> Reading text

Fitch Rates Reopening of Welltower's Unsecured Bonds due 2025 'BBB+'

NEW YORK--()--Fitch Ratings has assigned a rating of 'BBB+' to the $500 million reopening of Welltower Inc.'s (NYSE: HCN) 4% senior unsecured notes due 2025. The notes were priced at 97.75% of the principal amount to yield 4.287% or a 218 basis point (bp) spread over the benchmark rate. A full list of Fitch's current ratings on HCN follows at the end of this release

KEY RATING DRIVERS

HCN's Issuer Default Rating (IDR) of 'BBB+' reflects the company's leverage which is appropriate for a diversified healthcare REIT, and sustained cash flows in excess of fixed charges from a portfolio in markets with strong demographics and derived principally from private pay sources. Credit strengths include strong access to capital and a deep management team. Credit concerns center on the potential for higher volatility in operating cash flows given REIT Investment Diversification and Empowerment Act (RIDEA) structured investments through-the-cycle and Fitch's broader worries concerning the healthcare REIT sector's rapid growth and the risk that companies in the sector may end up paying premium pricing for new investments or incurring higher leverage given the current cost of equity.

> Challenge 1
Translate this sentence from the Fitch rating release into Spanish: "Credit strengths include strong access to capital and a deep management team."
> Challenge 2
Reproduce word for word the passage of the Fitch rating release starting with "KEY RATING DRIVERS" and going on through "cost of equity.".

> Records provided
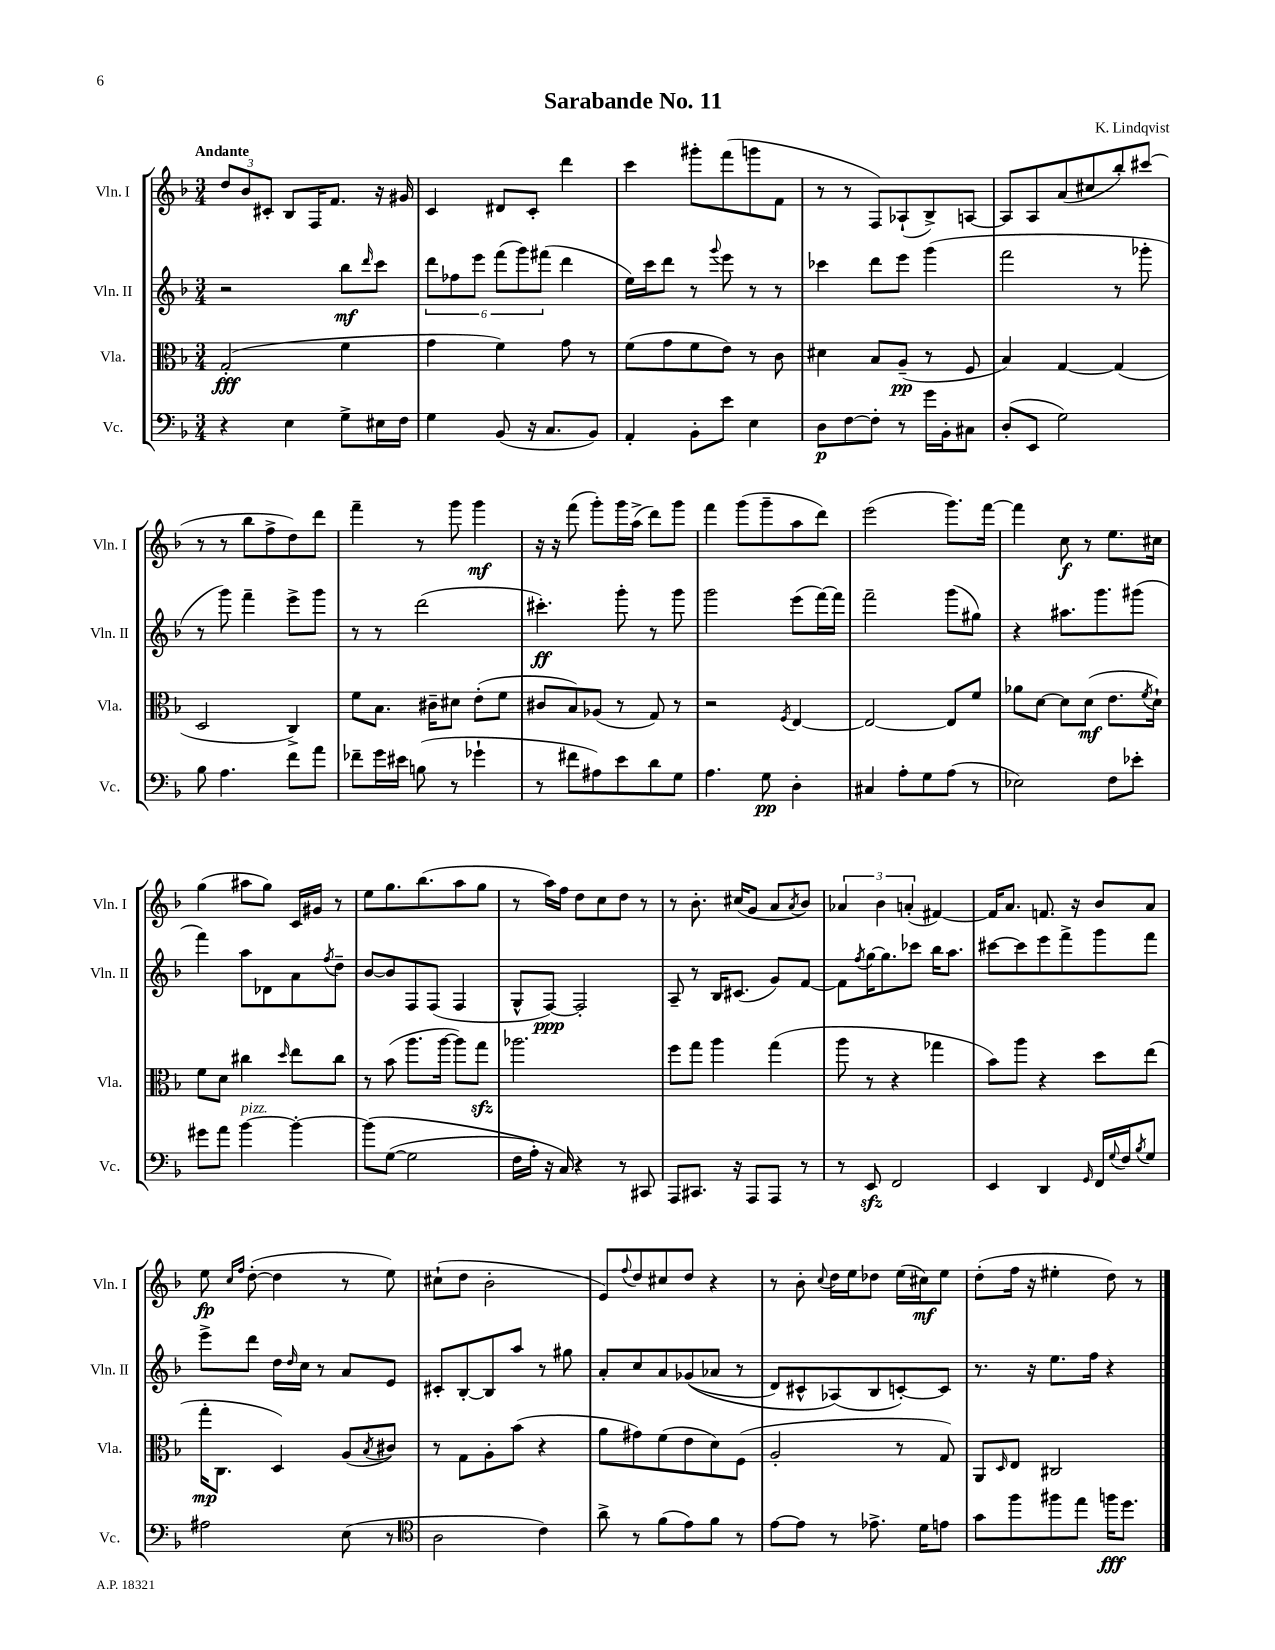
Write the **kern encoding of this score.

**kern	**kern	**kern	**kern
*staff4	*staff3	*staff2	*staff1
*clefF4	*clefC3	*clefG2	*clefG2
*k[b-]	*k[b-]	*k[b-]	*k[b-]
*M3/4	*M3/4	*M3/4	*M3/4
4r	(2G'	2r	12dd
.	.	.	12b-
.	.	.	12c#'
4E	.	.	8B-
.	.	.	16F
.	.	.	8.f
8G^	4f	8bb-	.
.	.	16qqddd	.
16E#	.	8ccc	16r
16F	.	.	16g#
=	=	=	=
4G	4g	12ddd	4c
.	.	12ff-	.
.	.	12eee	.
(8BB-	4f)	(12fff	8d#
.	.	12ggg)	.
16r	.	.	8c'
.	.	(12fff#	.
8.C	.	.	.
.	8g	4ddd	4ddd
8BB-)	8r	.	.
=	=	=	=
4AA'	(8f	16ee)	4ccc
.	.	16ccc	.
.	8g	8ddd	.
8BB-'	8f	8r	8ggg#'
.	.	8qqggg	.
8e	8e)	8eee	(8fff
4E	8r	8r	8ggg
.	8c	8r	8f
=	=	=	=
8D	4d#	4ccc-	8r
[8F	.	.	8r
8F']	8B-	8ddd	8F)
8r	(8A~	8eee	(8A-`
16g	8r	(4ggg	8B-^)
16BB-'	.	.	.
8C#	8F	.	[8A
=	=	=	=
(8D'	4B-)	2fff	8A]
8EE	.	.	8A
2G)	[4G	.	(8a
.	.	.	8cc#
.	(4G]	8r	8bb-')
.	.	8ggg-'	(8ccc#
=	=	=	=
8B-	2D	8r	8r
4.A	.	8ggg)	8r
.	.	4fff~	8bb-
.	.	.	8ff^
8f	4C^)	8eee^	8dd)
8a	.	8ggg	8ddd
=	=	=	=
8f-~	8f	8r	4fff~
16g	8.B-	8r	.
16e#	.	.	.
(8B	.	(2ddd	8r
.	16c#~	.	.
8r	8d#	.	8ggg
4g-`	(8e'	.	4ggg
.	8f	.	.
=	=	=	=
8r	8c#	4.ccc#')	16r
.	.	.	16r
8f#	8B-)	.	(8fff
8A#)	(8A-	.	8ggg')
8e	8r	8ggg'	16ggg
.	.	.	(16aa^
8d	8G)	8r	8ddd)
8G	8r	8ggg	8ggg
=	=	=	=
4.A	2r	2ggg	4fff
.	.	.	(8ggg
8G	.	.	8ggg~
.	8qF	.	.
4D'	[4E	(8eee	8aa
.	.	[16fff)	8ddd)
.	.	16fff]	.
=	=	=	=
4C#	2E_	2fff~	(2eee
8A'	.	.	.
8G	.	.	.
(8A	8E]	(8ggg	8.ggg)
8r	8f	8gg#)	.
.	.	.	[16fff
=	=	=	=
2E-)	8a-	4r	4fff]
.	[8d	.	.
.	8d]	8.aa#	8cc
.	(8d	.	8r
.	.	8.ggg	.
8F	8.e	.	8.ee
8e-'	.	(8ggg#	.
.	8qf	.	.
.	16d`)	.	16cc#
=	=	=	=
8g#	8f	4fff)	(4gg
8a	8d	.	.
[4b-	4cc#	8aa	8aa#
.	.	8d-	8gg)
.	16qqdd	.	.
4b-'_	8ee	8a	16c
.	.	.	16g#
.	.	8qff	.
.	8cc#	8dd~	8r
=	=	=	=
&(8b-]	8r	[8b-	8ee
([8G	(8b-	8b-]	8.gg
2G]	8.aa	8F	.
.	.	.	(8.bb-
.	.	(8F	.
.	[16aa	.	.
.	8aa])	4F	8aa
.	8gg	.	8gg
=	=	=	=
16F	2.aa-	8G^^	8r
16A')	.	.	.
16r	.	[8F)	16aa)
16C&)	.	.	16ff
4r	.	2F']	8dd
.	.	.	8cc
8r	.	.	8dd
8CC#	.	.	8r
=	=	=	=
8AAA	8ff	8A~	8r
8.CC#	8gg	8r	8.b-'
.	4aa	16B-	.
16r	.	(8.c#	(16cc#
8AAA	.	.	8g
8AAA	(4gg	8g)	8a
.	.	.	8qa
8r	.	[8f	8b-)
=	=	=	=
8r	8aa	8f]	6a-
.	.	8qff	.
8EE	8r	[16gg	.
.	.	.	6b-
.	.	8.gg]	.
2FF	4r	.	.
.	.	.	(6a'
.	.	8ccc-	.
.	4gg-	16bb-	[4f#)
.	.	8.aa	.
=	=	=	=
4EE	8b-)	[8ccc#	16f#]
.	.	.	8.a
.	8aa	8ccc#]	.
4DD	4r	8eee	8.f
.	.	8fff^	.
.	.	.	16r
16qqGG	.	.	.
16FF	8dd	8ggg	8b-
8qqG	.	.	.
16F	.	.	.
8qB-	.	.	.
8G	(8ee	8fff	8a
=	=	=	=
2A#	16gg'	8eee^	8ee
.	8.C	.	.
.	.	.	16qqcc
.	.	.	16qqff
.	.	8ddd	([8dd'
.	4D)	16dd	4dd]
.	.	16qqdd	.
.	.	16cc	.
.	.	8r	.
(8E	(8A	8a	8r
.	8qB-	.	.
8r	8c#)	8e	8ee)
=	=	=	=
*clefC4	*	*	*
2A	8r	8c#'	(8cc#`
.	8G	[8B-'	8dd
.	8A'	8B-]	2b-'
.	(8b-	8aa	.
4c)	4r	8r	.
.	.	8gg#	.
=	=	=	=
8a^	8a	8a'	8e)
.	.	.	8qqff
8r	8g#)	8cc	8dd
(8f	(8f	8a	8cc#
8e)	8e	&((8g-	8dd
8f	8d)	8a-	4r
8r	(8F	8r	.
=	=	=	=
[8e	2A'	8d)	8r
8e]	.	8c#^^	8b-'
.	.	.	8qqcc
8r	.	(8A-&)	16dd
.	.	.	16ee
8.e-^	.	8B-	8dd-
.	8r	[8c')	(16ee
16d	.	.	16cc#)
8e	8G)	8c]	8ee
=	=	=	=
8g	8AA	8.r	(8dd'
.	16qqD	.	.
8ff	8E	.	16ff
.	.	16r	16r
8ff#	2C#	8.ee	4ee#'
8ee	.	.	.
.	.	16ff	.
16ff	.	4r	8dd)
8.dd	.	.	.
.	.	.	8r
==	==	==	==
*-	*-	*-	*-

> Full answer 1
Entre las fortalezas crediticias se encuentran un sólido acceso al capital y un equipo directivo de gran profundidad.

> Full answer 2
KEY RATING DRIVERS

HCN's Issuer Default Rating (IDR) of 'BBB+' reflects the company's leverage which is appropriate for a diversified healthcare REIT, and sustained cash flows in excess of fixed charges from a portfolio in markets with strong demographics and derived principally from private pay sources. Credit strengths include strong access to capital and a deep management team. Credit concerns center on the potential for higher volatility in operating cash flows given REIT Investment Diversification and Empowerment Act (RIDEA) structured investments through-the-cycle and Fitch's broader worries concerning the healthcare REIT sector's rapid growth and the risk that companies in the sector may end up paying premium pricing for new investments or incurring higher leverage given the current cost of equity.